Symptomatic or supportive therapies are widely used in older children and multiple treatment choices are available. Many treatment options are based on a combination of drugs targeted at several cold symptoms at once. Parents and caregivers are unrelenting in their search for cold remedies for their children and often turn to herbal medicines (e.g., Echinacea herbal derivatives) with unknown and potentially harmful effects. It is important for clinicians to obtain detailed information about the administration of cold remedies from the caregiver when seeing a child with an upper respiratory tract infection. Unintentional dosing errors, especially in young children, can have catastrophic outcomes.
Evidence of symptomatic relief of cold in adults has been demonstrated with several drugs.
Nasal Sprays
A methacholine nasal spray can reduce the amount of nasal secretions, which often pour from the nose during the first few days of a cold (Borum et al., 1981). After 1 or 2 days, when nasal breathing becomes difficult due to the increased viscosity of the nasal secretions, a nasal decongestant spray such as oxymethazoline can relieve congestion. Topical nasal steroid sprays are not recommended for rhinovirus infection; the symptomatic benefit is limited and viral shedding is actually increased.
Oral Combination Therapies
Oral antihistamines with anticholinergic and sedative effects (first-generation antihistamines such as chlorpheniramine and brompheniramine) and oral sympathomimetics (such as pseudoephedrine hydrochloride and phenylephrine hydrochloride) have been shown to be efficacious in adults for reducing nasal congestion, cough, and sneezing during colds. Codeine and dextromethorphan are used to suppress cough, but have not been shown to be effective in controlled studies with patients with colds.
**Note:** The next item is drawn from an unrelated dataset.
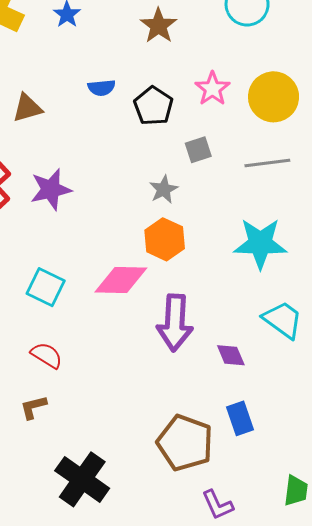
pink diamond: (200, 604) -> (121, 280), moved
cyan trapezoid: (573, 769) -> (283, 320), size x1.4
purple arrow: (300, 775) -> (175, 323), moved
Oral Anti-inflammatory Medications
Aspirin, naproxen, and ibuprofen are effective for reducing systemic aches, headache, and sore throat. In addition, naproxen has been shown to diminish cough and ibuprofen to reduce sneezing. Oral steroids have not been shown to be beneficial for symptomatic relief in rhinovirus infection. Anti-inflammatory treatment of rhinovirus colds increases viral shedding.
Hand Sanitizers
A reduction in the frequency of rhinovirus infections might be possible through interruption of transmission, since rhinoviruses must be acquired from another person. However, the alcohol gels commonly used as hand sanitizers to prevent colds were not shown to reduce rhinovirus infections in a controlled field trial (Sandora et al., 2005). In laboratory tests, alcohol may reduce titer but does not eradicate rhinovirus. Careful hand-washing will remove rhinovirus.
Socioeconomic Impact
Although a single rhinovirus infection is generally mild and self-limited, the frequency of colds produces morbidity that is a challenge to public health officials. Colds occur at an estimated rate of one billion per year in the United States, with about 25 million patients seeking medical care for uncomplicated upper respiratory illness and 5 million for otitis media. Colds account for an estimated 22 million missed days of school and 20 million absences from work annually. It is obvious that a better understanding of the pathogenesis of rhinovirus infections and more effective treatment modalities would have a strong impact on public health.